Some believe that in this respect carriers are failing the test, and in doing so, only further opening the door for NVOCCs to dominate the eastbound trans-Pacific. The share of NVOCCs in this market has been steadily growing; from less than a 30 percent share in 2006, it reached more than 42 percent last year, according to PIERS, a sister product of JOC.
APL received nearly 44 percent of its cargo from NVOCCs in 2016, up from 10.5 percent in 2006. 'K' Line’s NVOCC cargo grew from 21 percent to 54 percent, and OOCL’s reliance on NVOCCs doubled to 36 percent. As one BCO wrote on LinkedIn recently, “I really think in five to 10 years all but the largest of the BCOs will be dealing with NVOCCs.” Such numbers are explained by carriers’ allowing extreme rate volatility to play out in the market.

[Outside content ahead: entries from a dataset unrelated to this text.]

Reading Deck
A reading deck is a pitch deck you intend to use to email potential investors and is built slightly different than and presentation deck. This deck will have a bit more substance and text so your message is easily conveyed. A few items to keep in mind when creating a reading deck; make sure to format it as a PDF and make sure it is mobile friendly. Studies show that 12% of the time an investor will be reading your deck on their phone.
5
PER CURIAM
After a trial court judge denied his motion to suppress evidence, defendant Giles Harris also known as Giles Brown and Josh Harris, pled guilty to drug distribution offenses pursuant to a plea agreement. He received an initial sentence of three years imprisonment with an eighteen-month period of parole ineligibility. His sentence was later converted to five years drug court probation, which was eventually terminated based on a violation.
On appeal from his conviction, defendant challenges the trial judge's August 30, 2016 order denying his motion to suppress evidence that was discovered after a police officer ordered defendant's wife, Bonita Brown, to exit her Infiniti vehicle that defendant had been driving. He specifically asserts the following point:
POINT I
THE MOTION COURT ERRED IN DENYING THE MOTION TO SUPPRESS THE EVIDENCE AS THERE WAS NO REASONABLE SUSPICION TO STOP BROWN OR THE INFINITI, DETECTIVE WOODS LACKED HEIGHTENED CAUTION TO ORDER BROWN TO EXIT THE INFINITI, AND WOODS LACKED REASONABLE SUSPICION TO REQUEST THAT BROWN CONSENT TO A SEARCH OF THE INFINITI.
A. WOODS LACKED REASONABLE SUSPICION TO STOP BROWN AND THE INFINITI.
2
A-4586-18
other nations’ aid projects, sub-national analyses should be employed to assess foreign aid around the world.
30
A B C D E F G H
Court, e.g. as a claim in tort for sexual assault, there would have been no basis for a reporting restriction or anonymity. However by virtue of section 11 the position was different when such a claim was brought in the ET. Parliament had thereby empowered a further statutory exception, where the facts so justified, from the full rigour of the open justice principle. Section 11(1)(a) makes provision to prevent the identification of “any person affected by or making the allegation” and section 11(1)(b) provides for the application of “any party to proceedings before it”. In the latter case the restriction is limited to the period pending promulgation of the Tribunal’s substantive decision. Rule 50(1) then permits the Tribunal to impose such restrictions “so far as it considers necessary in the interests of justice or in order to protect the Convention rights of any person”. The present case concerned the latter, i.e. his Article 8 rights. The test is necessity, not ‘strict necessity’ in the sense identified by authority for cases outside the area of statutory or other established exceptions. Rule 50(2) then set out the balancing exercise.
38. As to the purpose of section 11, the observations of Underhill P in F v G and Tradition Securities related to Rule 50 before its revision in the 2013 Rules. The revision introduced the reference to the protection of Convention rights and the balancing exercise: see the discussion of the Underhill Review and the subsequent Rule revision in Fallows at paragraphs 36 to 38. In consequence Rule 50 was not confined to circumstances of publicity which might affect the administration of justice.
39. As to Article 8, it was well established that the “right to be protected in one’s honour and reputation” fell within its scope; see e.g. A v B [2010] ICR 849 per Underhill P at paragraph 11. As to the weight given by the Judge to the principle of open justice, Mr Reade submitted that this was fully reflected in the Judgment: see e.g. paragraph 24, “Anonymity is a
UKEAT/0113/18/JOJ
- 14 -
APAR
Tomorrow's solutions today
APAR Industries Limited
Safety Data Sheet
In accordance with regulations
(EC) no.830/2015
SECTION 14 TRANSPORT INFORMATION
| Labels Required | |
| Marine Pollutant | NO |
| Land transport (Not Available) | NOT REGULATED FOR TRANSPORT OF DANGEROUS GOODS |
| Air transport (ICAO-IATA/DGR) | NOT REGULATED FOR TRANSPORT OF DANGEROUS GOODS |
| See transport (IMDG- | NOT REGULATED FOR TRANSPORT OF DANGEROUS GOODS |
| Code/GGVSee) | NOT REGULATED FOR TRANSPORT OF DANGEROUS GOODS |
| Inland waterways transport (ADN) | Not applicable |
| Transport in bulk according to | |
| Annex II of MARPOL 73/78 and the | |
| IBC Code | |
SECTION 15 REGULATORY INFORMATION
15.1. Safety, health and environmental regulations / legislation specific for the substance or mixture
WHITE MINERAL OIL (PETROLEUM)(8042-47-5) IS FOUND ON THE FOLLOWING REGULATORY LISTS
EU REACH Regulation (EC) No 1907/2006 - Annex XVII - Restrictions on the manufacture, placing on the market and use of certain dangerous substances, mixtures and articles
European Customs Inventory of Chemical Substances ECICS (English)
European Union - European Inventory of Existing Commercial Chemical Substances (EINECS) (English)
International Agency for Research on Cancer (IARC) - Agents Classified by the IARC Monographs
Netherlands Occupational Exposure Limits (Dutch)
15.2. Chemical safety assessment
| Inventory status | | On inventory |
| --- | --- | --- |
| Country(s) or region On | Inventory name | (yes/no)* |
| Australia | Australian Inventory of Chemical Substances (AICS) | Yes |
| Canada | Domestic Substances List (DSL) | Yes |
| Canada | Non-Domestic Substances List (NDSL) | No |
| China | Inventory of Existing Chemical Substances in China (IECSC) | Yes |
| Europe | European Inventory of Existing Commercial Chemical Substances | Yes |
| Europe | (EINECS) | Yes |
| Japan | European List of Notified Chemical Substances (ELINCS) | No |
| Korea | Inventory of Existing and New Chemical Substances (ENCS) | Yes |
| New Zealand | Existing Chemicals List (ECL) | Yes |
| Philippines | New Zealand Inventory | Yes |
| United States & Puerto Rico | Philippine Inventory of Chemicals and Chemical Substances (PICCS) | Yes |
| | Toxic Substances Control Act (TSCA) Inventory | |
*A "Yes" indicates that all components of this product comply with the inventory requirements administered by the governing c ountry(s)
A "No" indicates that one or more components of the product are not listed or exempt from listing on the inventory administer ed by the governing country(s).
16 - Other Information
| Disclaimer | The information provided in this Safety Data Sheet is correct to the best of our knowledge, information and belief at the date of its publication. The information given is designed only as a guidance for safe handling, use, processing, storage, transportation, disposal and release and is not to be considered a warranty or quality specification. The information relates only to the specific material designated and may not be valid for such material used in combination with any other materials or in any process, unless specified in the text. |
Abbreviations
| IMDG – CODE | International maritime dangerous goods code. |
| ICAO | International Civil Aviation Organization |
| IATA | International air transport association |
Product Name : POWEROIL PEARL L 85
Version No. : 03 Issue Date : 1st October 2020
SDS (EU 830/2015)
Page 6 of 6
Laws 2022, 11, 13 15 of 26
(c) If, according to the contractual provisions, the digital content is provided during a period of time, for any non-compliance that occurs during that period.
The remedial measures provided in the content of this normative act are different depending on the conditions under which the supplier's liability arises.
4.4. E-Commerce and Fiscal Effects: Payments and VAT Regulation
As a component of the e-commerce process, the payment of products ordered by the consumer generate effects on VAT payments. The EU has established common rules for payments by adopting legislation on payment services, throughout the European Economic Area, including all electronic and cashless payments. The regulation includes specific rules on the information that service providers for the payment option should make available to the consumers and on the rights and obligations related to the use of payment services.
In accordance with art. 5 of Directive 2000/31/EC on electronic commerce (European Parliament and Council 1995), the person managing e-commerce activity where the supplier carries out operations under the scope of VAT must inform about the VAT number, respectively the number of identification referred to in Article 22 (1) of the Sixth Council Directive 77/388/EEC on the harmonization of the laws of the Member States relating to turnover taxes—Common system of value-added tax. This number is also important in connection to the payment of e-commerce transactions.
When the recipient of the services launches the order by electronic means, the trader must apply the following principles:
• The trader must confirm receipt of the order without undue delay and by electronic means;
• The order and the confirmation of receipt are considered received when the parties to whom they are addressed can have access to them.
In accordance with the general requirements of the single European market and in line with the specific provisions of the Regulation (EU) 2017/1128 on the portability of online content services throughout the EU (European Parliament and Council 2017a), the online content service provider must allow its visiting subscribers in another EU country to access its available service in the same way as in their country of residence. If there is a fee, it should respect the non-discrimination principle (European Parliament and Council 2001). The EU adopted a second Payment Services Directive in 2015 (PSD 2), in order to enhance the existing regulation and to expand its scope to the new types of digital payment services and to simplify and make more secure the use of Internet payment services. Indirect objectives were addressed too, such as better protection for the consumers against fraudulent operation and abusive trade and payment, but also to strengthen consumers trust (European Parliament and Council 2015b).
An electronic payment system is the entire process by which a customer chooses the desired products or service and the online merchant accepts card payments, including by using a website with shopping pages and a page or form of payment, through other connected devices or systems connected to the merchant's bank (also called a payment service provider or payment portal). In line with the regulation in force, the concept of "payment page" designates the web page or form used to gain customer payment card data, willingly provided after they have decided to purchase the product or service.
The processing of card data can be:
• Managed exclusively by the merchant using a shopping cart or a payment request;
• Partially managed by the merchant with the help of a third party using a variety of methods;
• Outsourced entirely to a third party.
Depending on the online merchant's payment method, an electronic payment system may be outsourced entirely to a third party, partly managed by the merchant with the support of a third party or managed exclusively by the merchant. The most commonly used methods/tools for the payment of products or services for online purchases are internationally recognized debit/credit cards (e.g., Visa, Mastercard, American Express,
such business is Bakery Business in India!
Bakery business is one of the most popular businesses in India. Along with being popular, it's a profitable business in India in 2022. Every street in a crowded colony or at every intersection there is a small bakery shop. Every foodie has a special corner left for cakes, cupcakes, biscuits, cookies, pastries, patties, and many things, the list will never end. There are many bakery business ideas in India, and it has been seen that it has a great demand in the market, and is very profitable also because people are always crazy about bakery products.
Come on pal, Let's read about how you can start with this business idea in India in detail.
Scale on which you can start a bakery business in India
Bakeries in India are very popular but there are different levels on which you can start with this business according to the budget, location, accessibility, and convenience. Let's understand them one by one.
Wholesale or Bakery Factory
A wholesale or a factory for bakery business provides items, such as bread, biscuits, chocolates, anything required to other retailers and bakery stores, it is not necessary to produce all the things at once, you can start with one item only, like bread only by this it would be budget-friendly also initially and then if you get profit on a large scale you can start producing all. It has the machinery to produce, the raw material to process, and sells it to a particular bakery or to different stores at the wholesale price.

“The volatility in the liner shipping business has caused people in my position to lose their jobs, and driven [others] to deal with NVOCCs. The outcome of this in my view has been extreme volatility in the North American market, and I think that is something this industry is going to have to face, which the liner industry has created,” Alan McTaggart, group logistics director for Techtronic Industries, said at the recent TPM Asia Conference. Techtronic ships more than 65,000 TEU of power tools and other products annually on the trans-Pacific.
“People talk about it being a commodity business. Sure, these big ships are commodities. They’re all the same, apart from the color, the boxes are commodities, etc. But I am not a commodity. If you treat me like a commodity, I will treat you similarly back. People are looking for personal relationships with the shipping lines,” he said.
“It is still a highly competitive industry; you can see that in the freight rates,” Jeremy Nixon, the CEO of Ocean Network Express or ONE, told TPM Asia. “The volatility, particularly on the trans-Pacific, it’s not good for the industry, it’s not good for customers who are trying to fix their rates. We need to find some better stability, but at the same time it’s a highly competitive market.”
Nixon said ONE, a new company created from the merger of Japanese carriers NYK, MOL, and 'K' Line, will have a clear customer focus. “We want to be big enough to survive, but still small enough to care,” he told TPM Asia. “We want to be very customer centric, with very close relationships with the customers. We do acknowledge those concerns and frustrations in the industry today, that it has become a very transactional relationship and a very distant relationship, and we do very much want to learn from the [third-party logistics] sector.”